To reach Chituku Village in the Ntcheu district of Malawi we drive down a red dirt road along a broad plain where craggy peaks ring the horizon and young tobacco plants gleam in the morning sun. We switchback through mountain passes where the majestic Rift Valley spreads out below us and the waters of Lake Malawi wink in the distance.
We came to Chituku to meet members of the ARISE project’s (Achieving Reduction of Child Labor in Support of Education) Women’s Agribusiness Group (WAG). At first glance, the women’s work may seem tangential to reducing the child labor that plagues this small southern African nation. But actually, it has much to do with it. In fact, everything ARISE does is aimed at getting the estimated 38 percent of Malawian children who are not in school back in school.
The women of Chituku Village’s WAG have discovered that the region’s red soil makes excellent cookstoves. So, after training from ARISE, they’ve learned how to harvest and season the clay, how to knead and pack it into molds with paddles that hollow out the interior of the stoves, how to smooth and fire the stoves in kilns. Not only do the stoves improve the women’s lives by cooking more efficiently and cleanly (they reduce smoke and save on firewood and the time spent collecting it), but the money the women make selling them pays school fees and spawns new businesses that employ others.
Take budding entrepreneur Anna Madeko, for instance. Madeko, a mother of six children, makes about 200 cookstoves a year, which gives her an annual profit of 200,000 kwacha ($270). Madeko uses the earnings to pay for her children’s uniforms and school fees and to buy poultry. She now has 50 laying hens that produce 250 eggs per week, and the money she’s earned selling eggs has allowed her to buy a pig, whose newborn piglets, once grown, can also be sold. Madeko is so busy with the stoves, poultry and pigs that she’s hired two women to help her, further enhancing the local economy. “Education is key for a household to succeed,” she says, explaining why she makes the stoves. “If a child is kept in child labor, then that child is exploited and can go astray.”

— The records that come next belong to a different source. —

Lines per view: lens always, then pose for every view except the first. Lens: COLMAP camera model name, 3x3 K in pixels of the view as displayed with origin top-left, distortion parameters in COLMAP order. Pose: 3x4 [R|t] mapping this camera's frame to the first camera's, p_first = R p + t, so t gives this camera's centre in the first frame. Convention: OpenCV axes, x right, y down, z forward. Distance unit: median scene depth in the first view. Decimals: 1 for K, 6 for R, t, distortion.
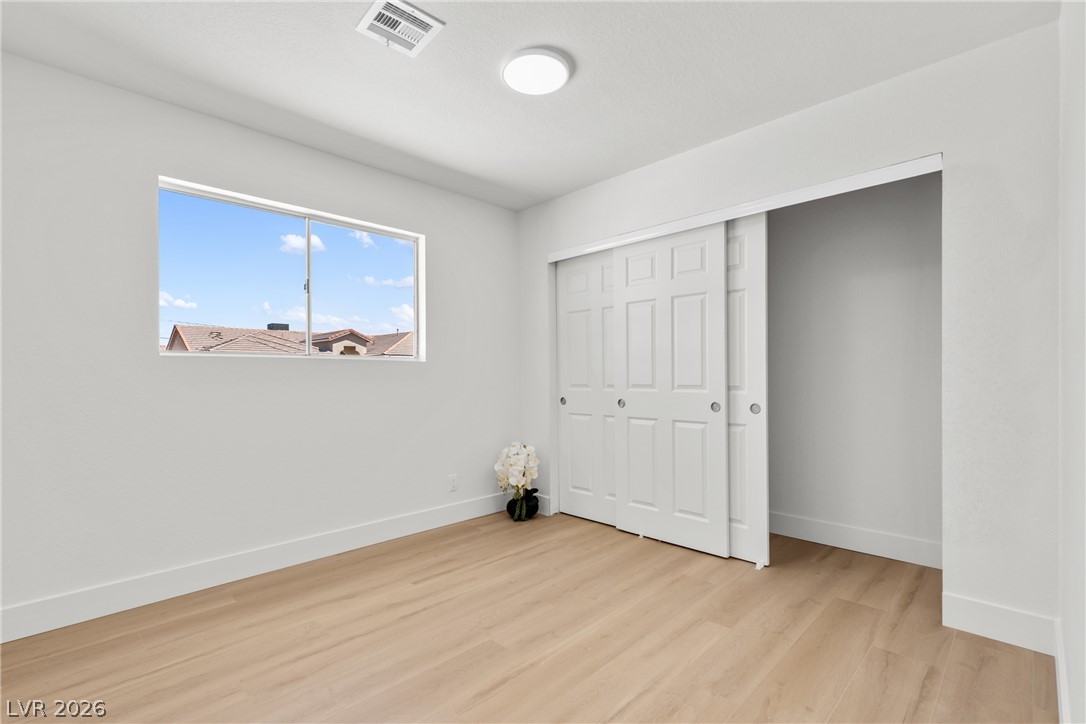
lens RADIAL K [[488.4, 0, 546.7], [0, 488.4, 371.2], [0, 0, 1]] dist [0.007427, -0.000800]
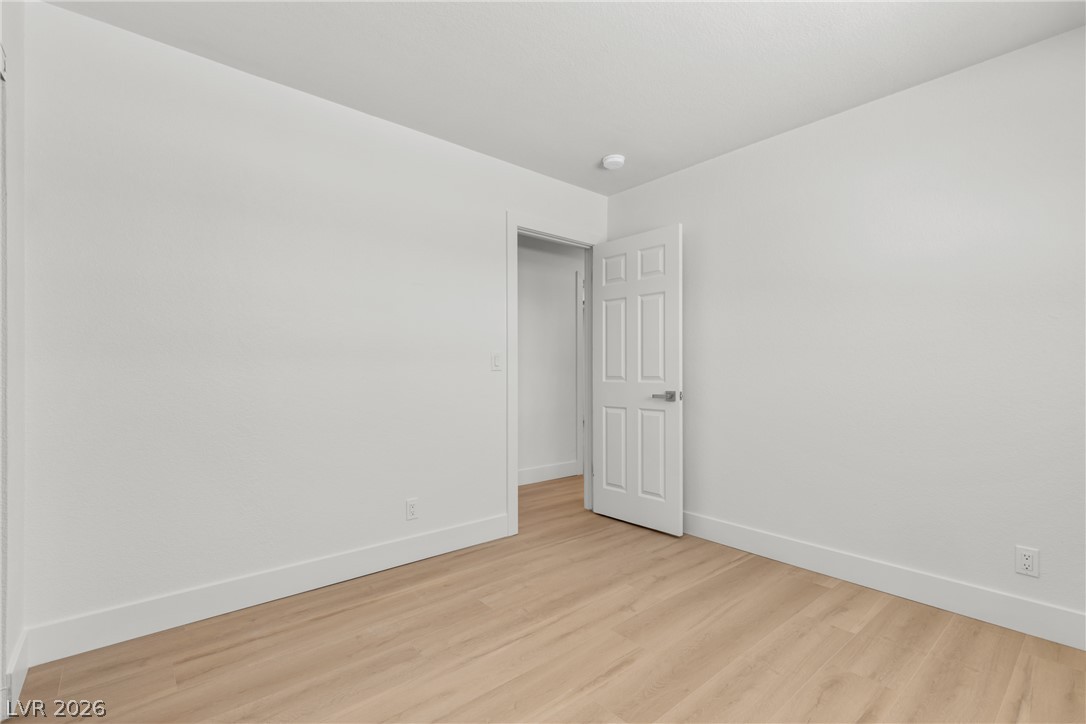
lens RADIAL K [[488.4, 0, 546.7], [0, 488.4, 371.2], [0, 0, 1]] dist [0.007427, -0.000800]
pose [[-0.996905, 0.003868, 0.078515, -0.031988], [0.003356, 0.999972, -0.006642, 0.016256], [-0.078538, -0.006358, -0.996891, 1.579803]]
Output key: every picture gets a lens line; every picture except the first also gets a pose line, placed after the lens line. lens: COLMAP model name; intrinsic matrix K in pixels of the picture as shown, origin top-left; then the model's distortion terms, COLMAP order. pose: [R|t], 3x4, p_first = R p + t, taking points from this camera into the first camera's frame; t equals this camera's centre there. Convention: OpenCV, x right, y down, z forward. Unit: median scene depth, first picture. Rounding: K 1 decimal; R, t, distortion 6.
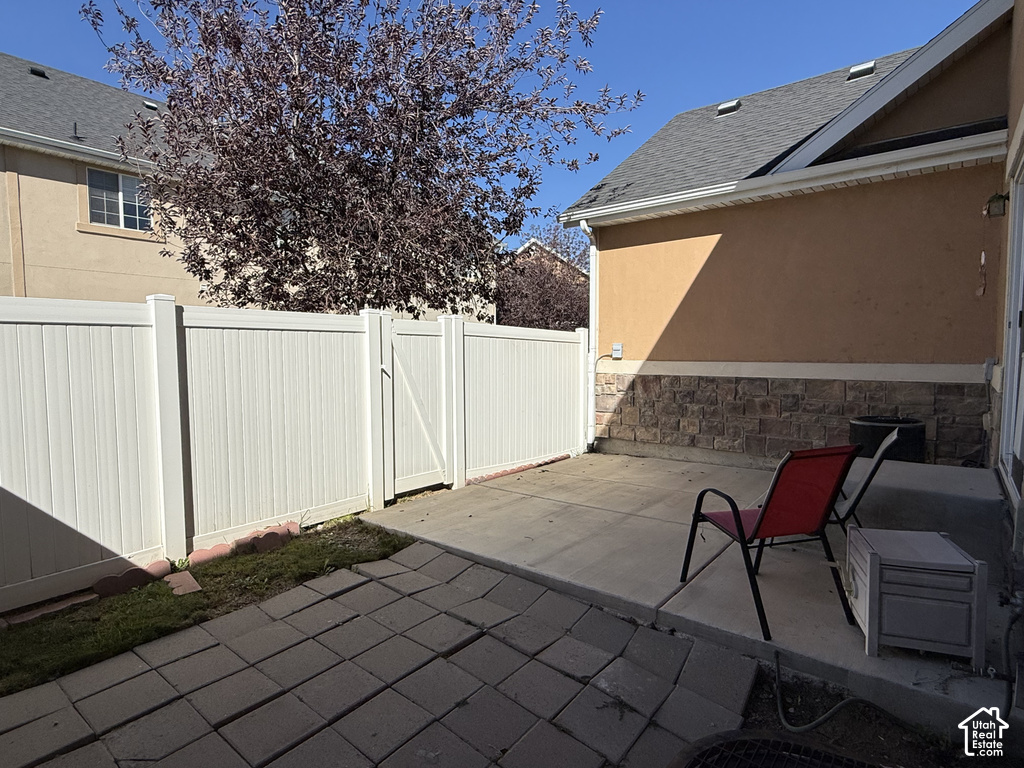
lens RADIAL K [[543.6, 0, 512.0], [0, 543.6, 384.0], [0, 0, 1]] dist [-0.002927, 0.001651]
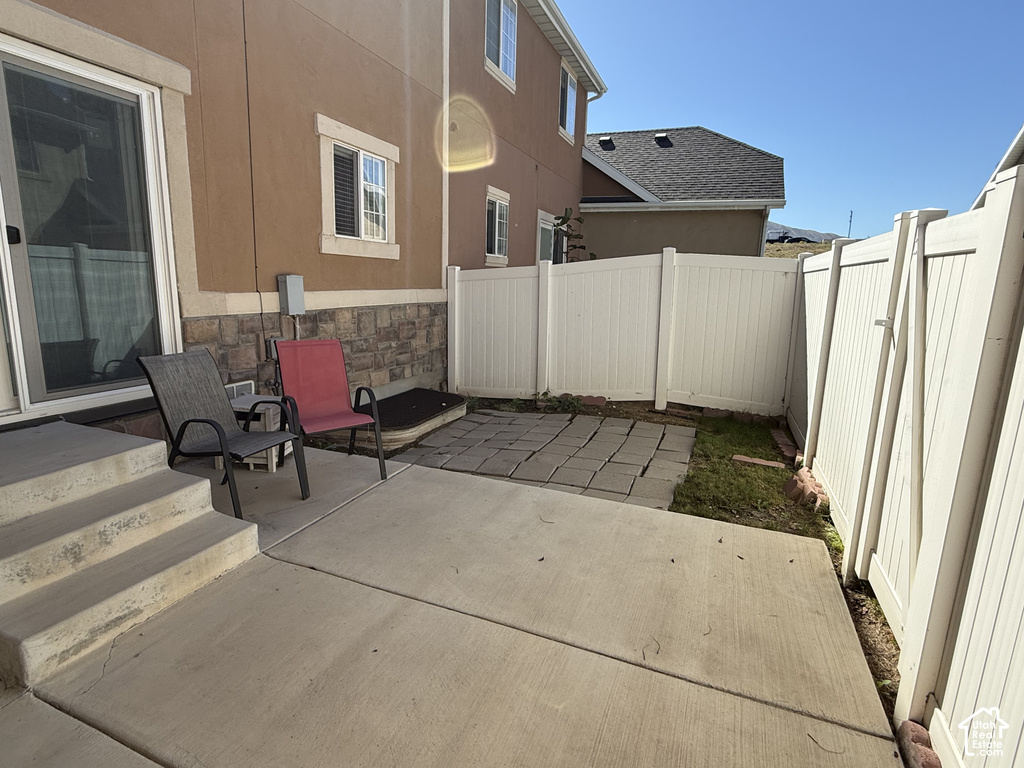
lens RADIAL K [[543.6, 0, 512.0], [0, 543.6, 384.0], [0, 0, 1]] dist [-0.002927, 0.001651]
pose [[-0.953282, 0.037687, -0.299721, 0.346401], [-0.040156, 0.967572, 0.249381, -0.123189], [0.299400, 0.249766, -0.920856, 1.848277]]
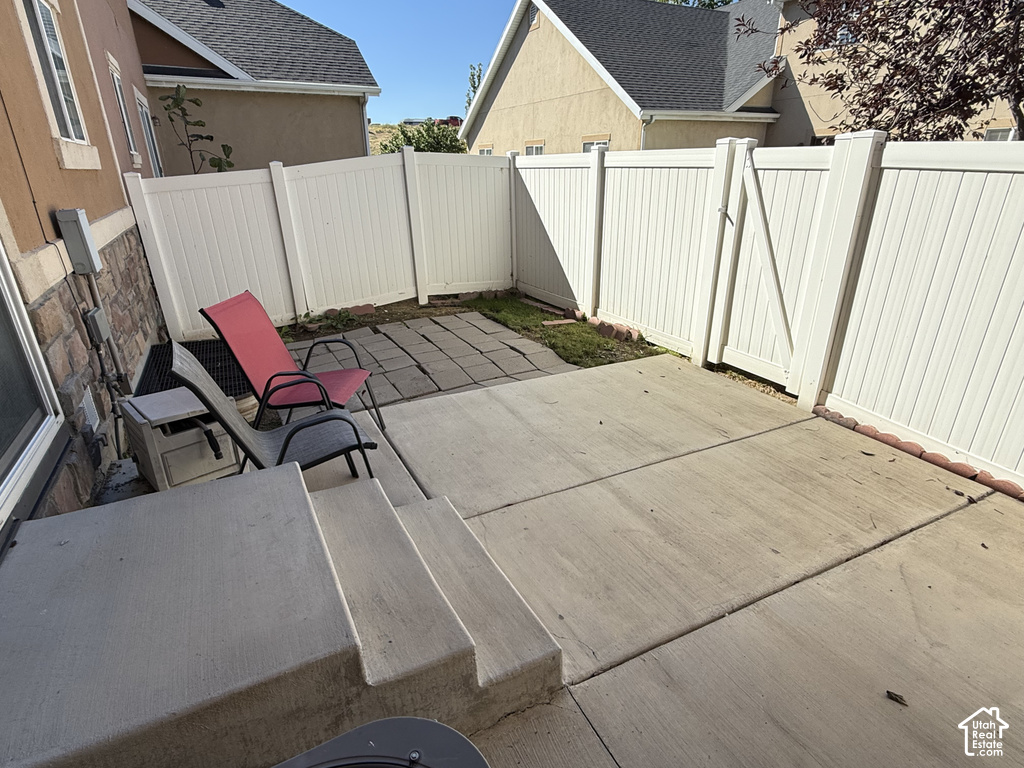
lens RADIAL K [[543.6, 0, 512.0], [0, 543.6, 384.0], [0, 0, 1]] dist [-0.002927, 0.001651]
pose [[-0.398659, 0.351776, -0.846950, 0.966903], [-0.045600, 0.914764, 0.401407, -0.149069], [0.915965, 0.198646, -0.348638, 1.396270]]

Dorothy Maniford is another member of the agribusiness group. Her husband died in 2008, and since then she’s been raising five children on her own. Cookstoves have kept her kids in school — two in secondary school, a significant achievement, and the other three in primary. “I have seen a lot of change in my household because of the cookstove business. My children can go to school without difficulties,” says Maniford, who before ARISE was piecing together a living by working for hire in the fields. “My children have shared their dreams with me. Like Etiness. She wants after completing her school to get a job in the police service. And Bertha wants to be a medical doctor when she completes school. I am very proud of my children, because I know they are making their future — and also making mine.”
These women are not just making cookstoves; they’re shaping lives. “We believe that communities have the solutions to the problem of child labor,” says Dalitso Beloyi, ARISE Malawi’s project director. “What we do is to connect communities with the solutions.”
Chituku’s solutions have been nothing short of transformative. In just over a year, WAG members have made 7,000 cookstoves, which has allowed them to build new homes, purchase livestock — and buy uniforms and pay school fees for their own children as well as those of needy children in the village. Their efforts have made a tangible difference in the community.
Chituku Village is just one of many stops we made on a recent visit to Malawi. We saw anti-child-labor clubs, community-based child care centers, village savings and loans and more. These many enterprises have one goal: to support children. ARISE is about investing in the future, about working together rather than apart.
As we leave Chituku, Maniford leads the women’s agribusiness group members in song. She calls out and they respond. It’s a traditional way to show respect and hospitality to visitors. It’s a celebration of community. And it sends me off with hope in my heart.